Text block:
::::::::::
Over the last 2 years I have had the privilege of helping over 50 aspiring PMs in their career planning, resume revamp and interview prep, this article covers in detail the questions I’ve been asked from candidates looking to break into Product Management.

I don’t have previous Product experience, should I apply for mid/higher level Product roles?

Every organization has their own designations for entry-level Product positions – some hire new PMs as Junior PM/ Associate PM/ Product Manager designation. What really matters is finding out what the job responsibilities are to check whether or not it’s an entry level position.

Why is it recommended to start at a junior position for Product?

Product Managers have a very complicated mix of skills, which are best developed and strengthened over time while working on complicated projects where you’re able to learn but have a fall-back space. Having a chance to learn without the pressure of having the team fail and more importantly being in a position to receive mentorship and feedback for growth are not easily available in mid and high-level positions in Product. And having an experience at junior level sometimes makes the whole difference in confidence when you’re ready for your next step.

What are the basics of being a good junior PM? How can I be confident that a career in Product Management is right for me?

  1. Be very curious – PMs are supposed to be constantly aware of how their product is doing? What do users have to say about it? What does the internal team think of improvements that can be made? Basically if you’re someone who asks a lot of questions to try and get to the core of an opportunity or a problem, being a PM is going to be easier.
  2. Believe in Data and Feedback – You’re going to be in a position where you’re able to make suggestions for building/ changing products and a lot of times these suggestions will be born out of ideas that you or someone else on the team proposed. As phenomenal as it sounds, you really want to validate hypotheses by searching for data and actual customer feedback. To be able to do this you’re going to need to be somewhat interested in data analysis tools (start off with Excel and learn the basics of analytics)
::::::::::
Raw data:

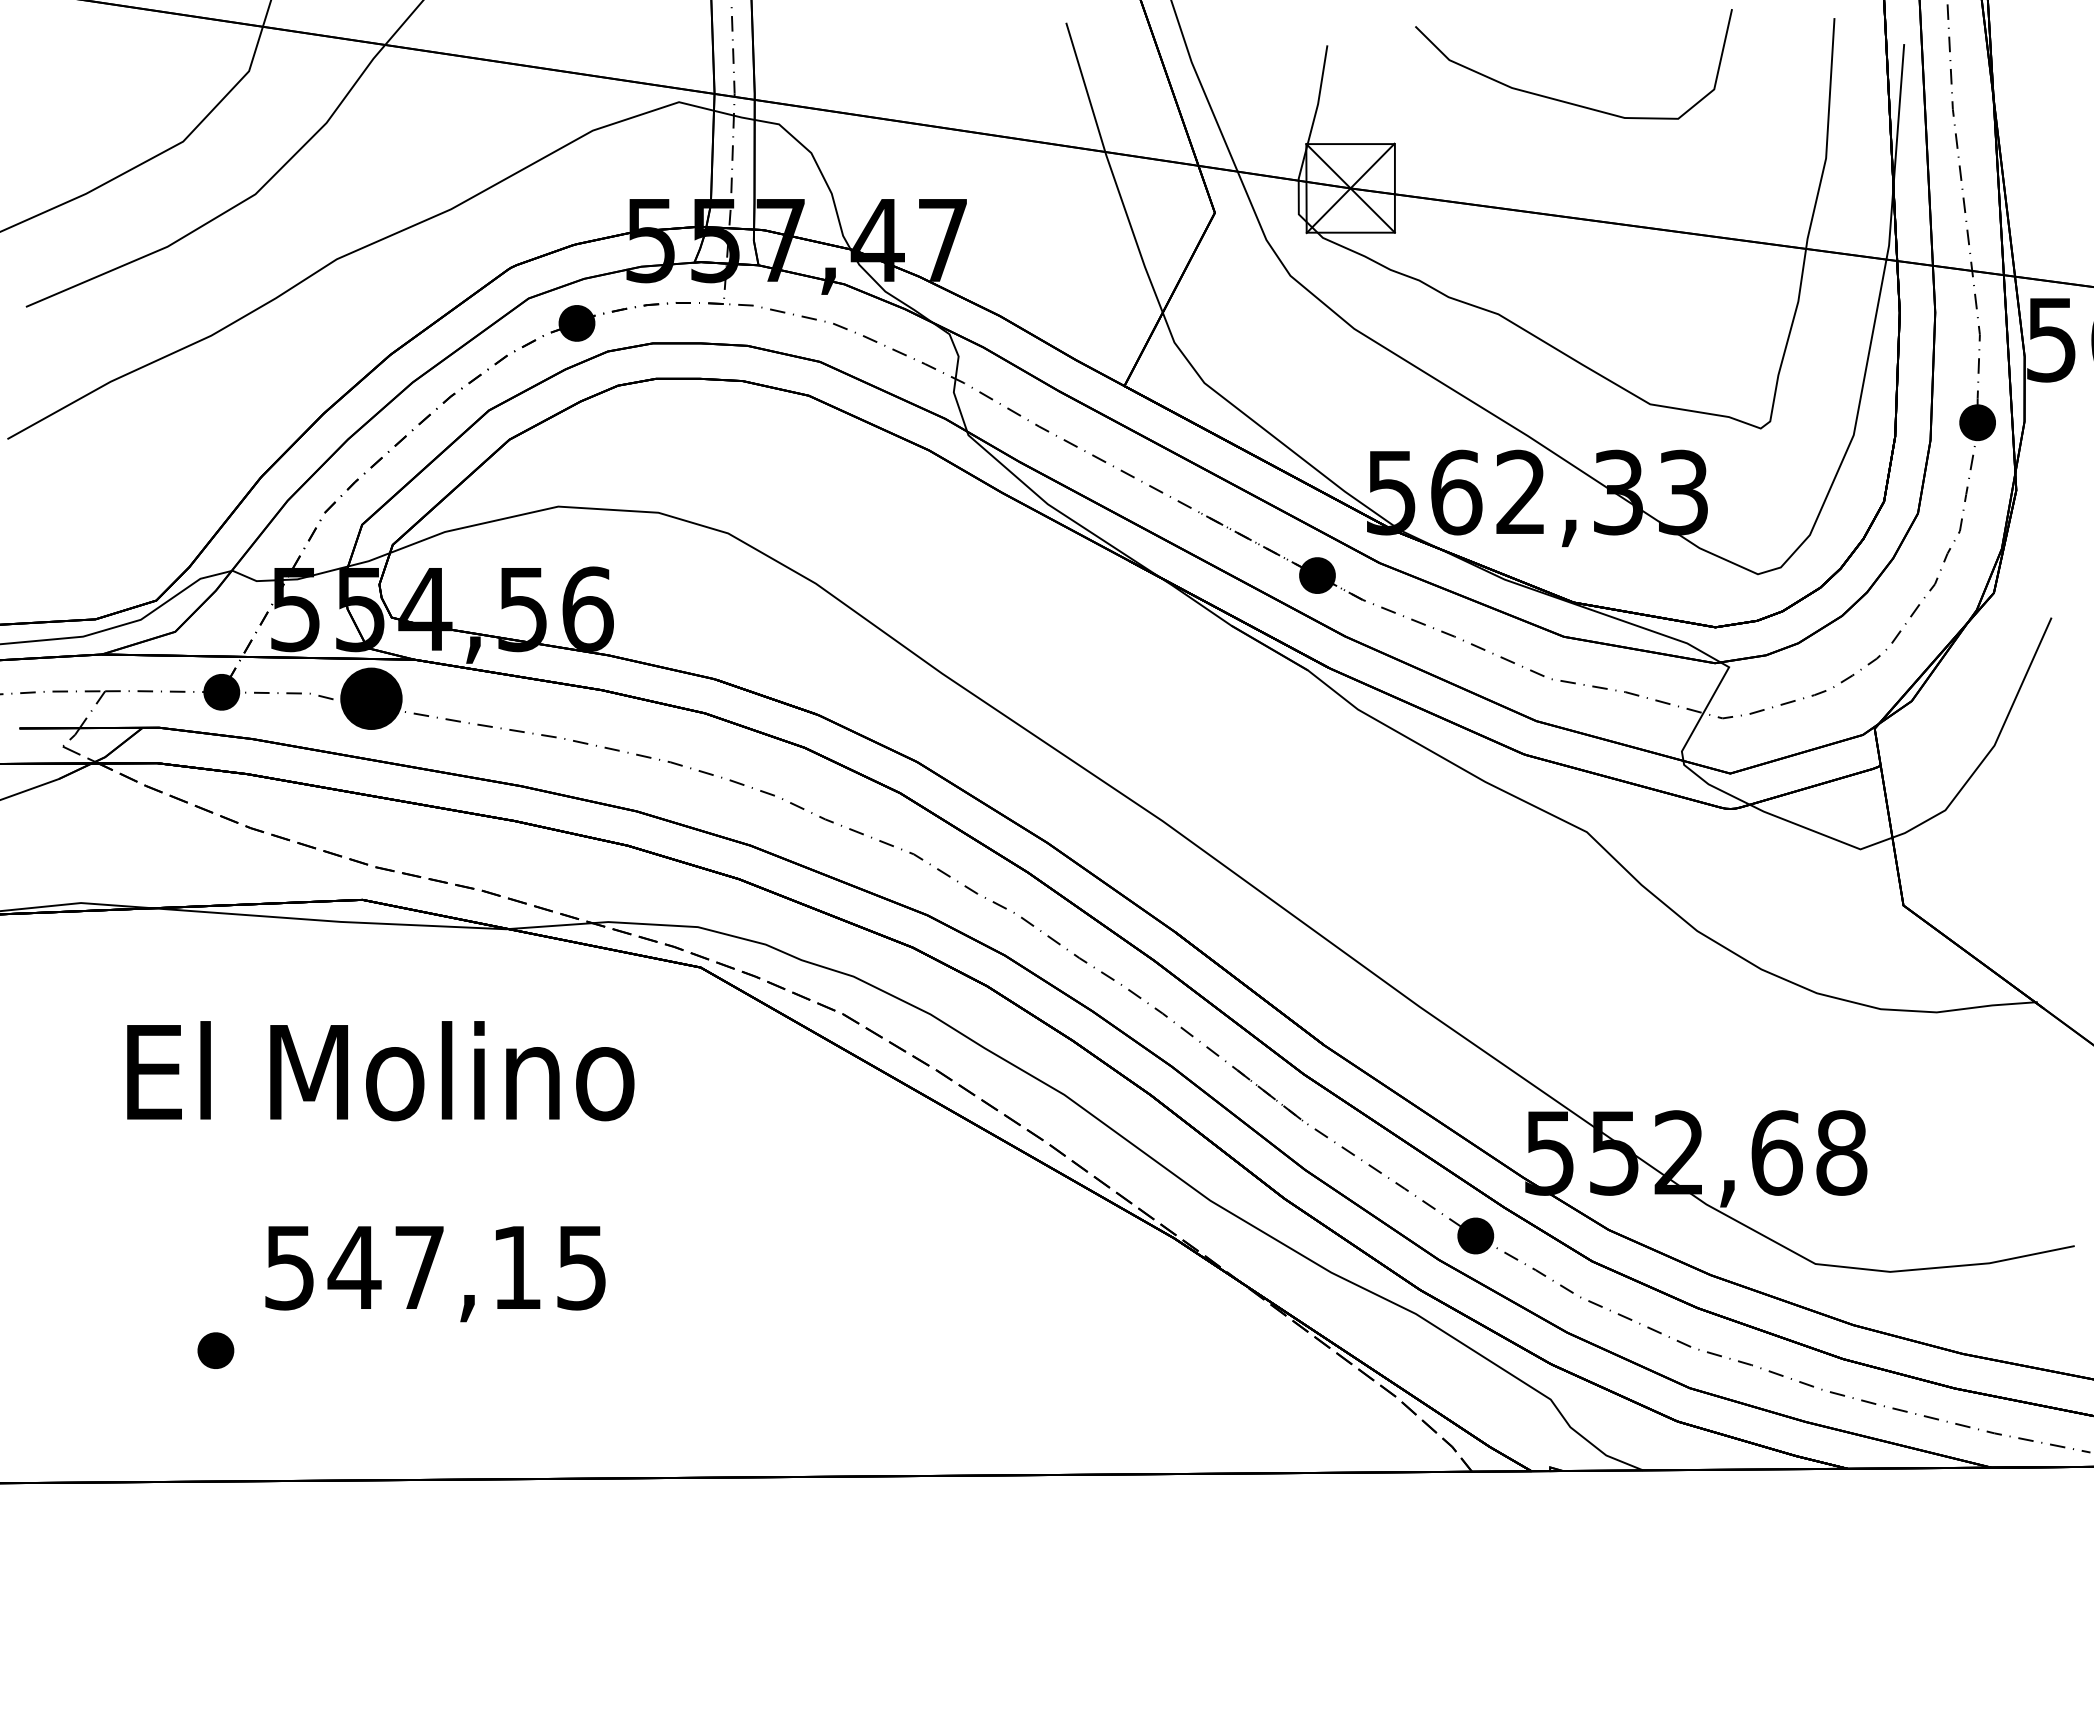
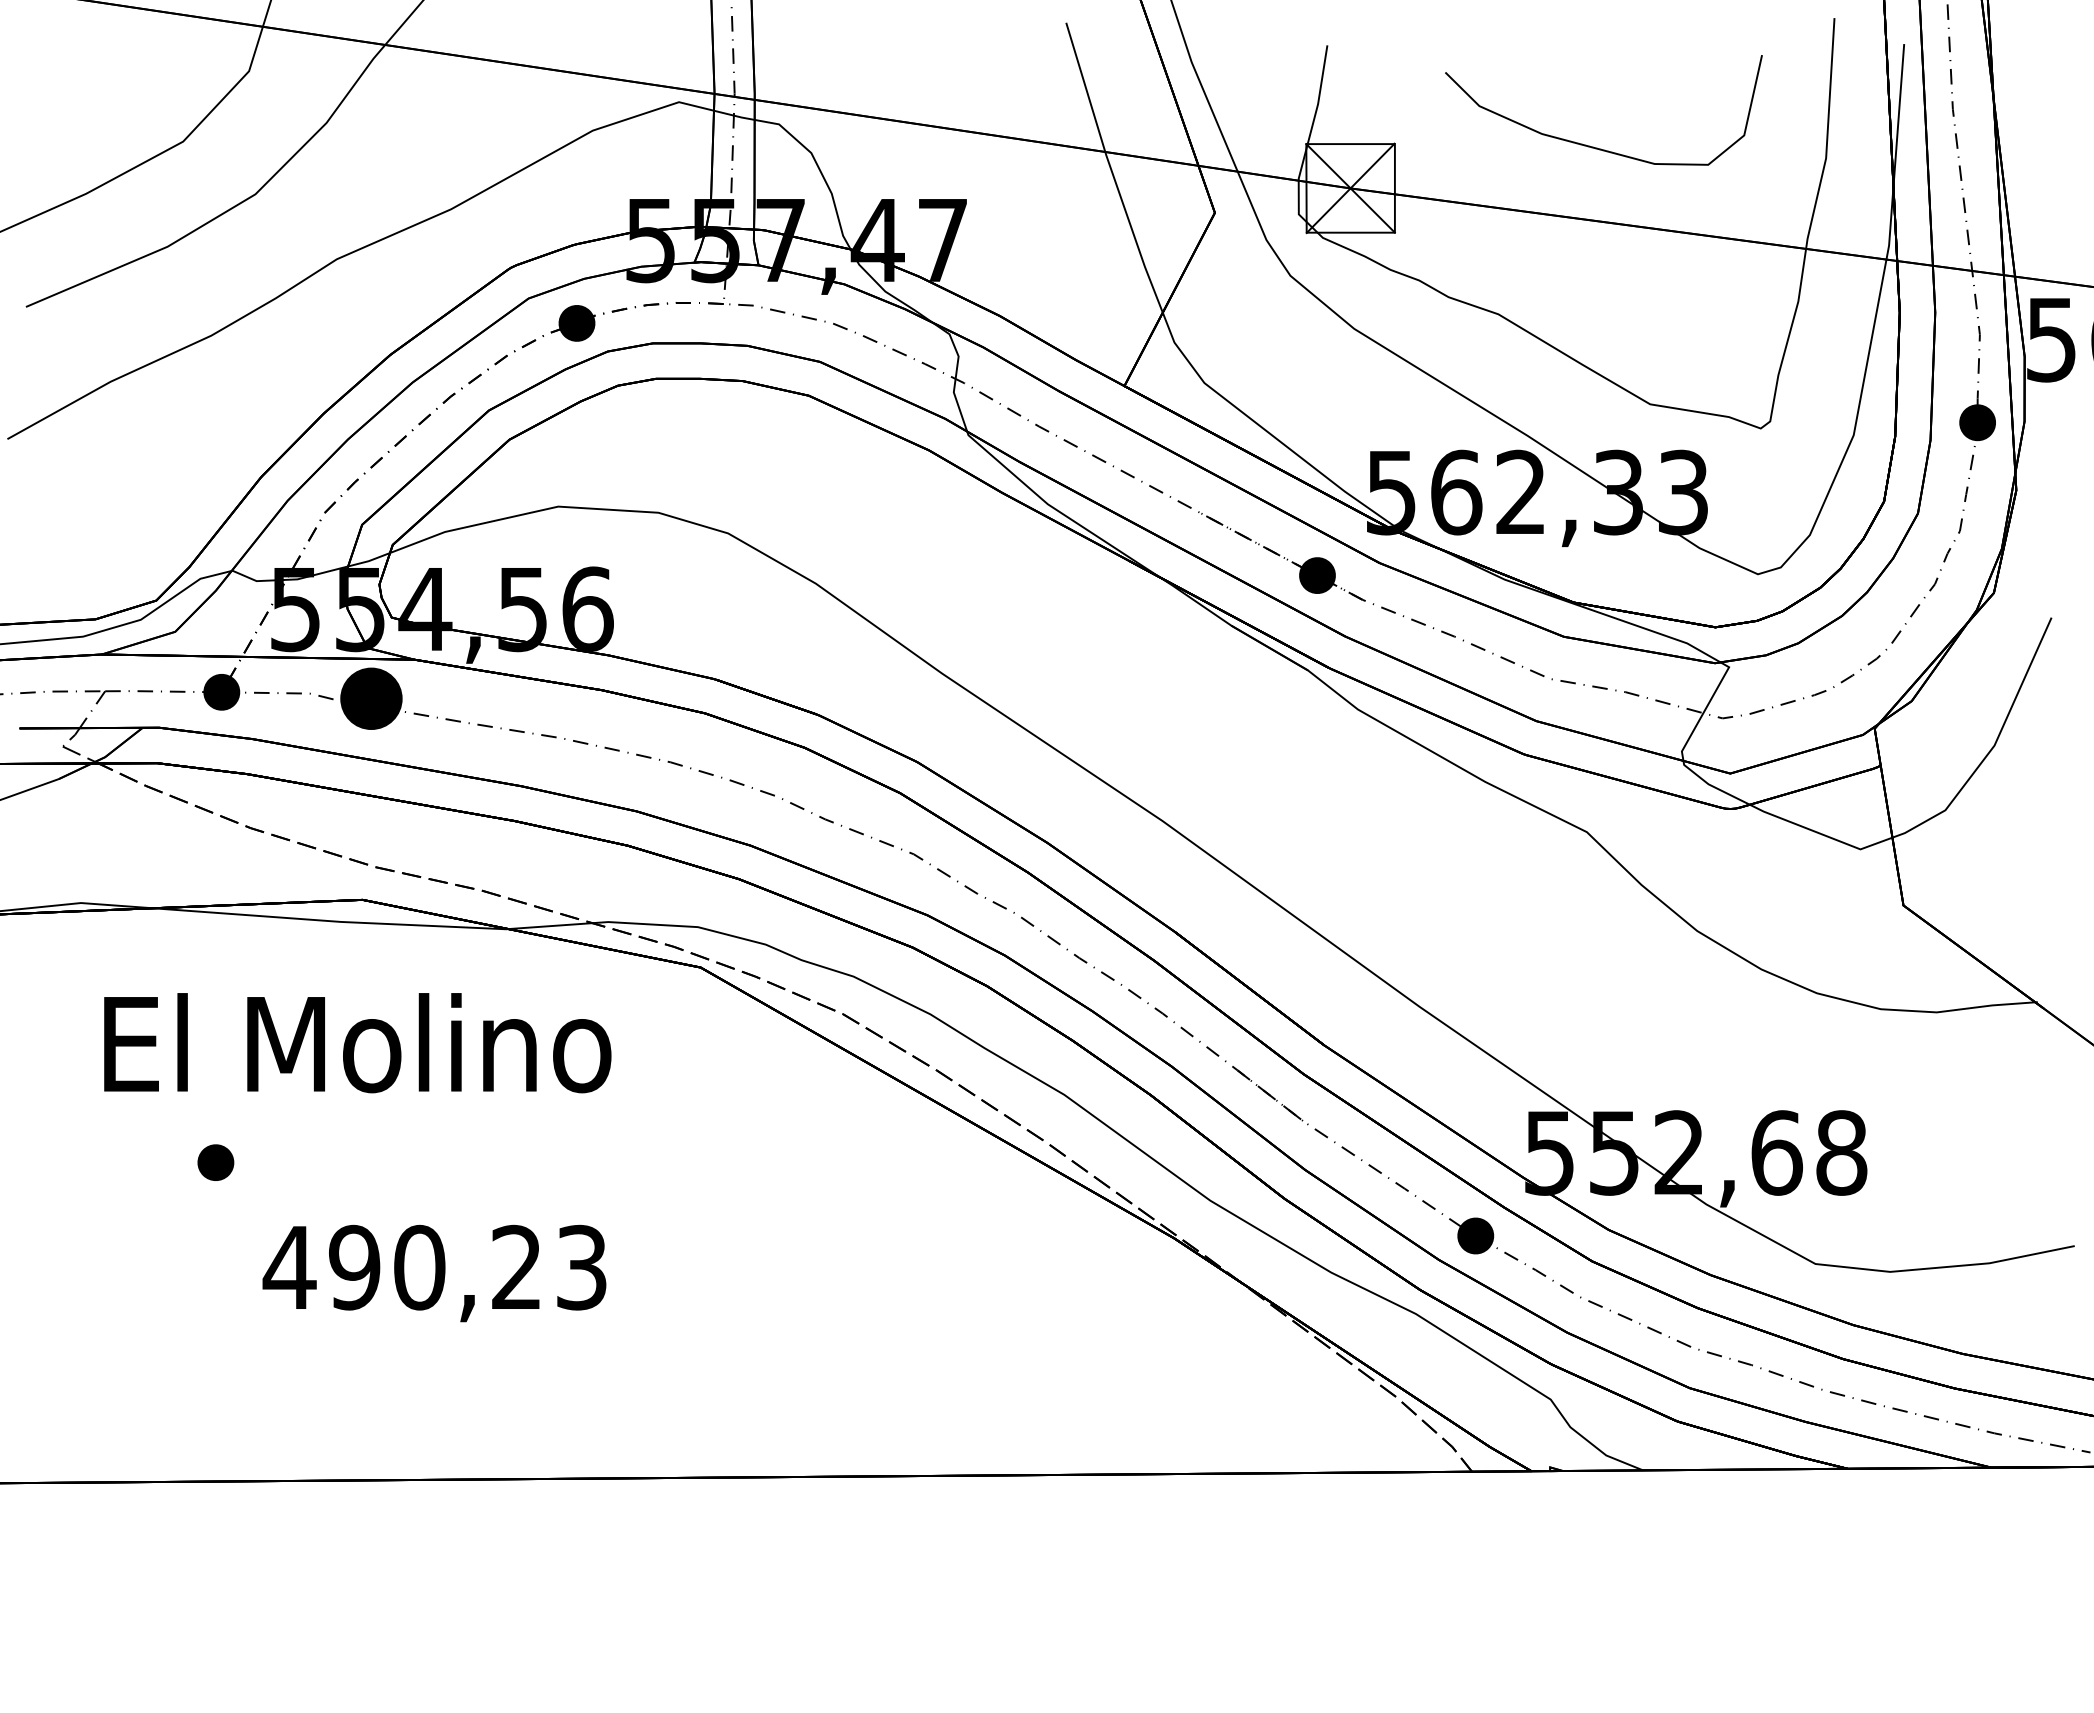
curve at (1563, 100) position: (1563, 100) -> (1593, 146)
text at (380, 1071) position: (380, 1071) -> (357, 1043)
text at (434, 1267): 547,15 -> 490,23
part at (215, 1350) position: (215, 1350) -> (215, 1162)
::::::::::
Complete the following:
**A)** In the article on breaking into product management, reproduce word for word the passage from "I don’t have" up to and including "entry level position.".
**B)** Answer these questions using the article on breaking into product management:
(i) How many aspiring PMs has the writer helped over the last 2 years?
(ii) Which designations does it list as ones organizations use when hiring new PMs?
(iii) Which tool does it suggest starting with for data analysis?
**C)** Rewrite as a short list the paragraph of the article on breaking into product management that begins "Product Managers have a very complicated mix of skills", keeping its main facts.

Expected results:
**A)**
I don’t have previous Product experience, should I apply for mid/higher level Product roles?

Every organization has their own designations for entry-level Product positions – some hire new PMs as Junior PM/ Associate PM/ Product Manager designation. What really matters is finding out what the job responsibilities are to check whether or not it’s an entry level position.

**B)**
(i) Over 50.
(ii) Junior PM, Associate PM and Product Manager.
(iii) Excel.

**C)**
- A Product Manager's complex mix of skills is best developed over time on complicated projects that allow learning with a fall-back space.
- Mid- and high-level Product positions rarely offer the chance to learn without the pressure of the team failing, or to receive mentorship and feedback.
- Junior-level experience can make the whole difference in confidence for the next step.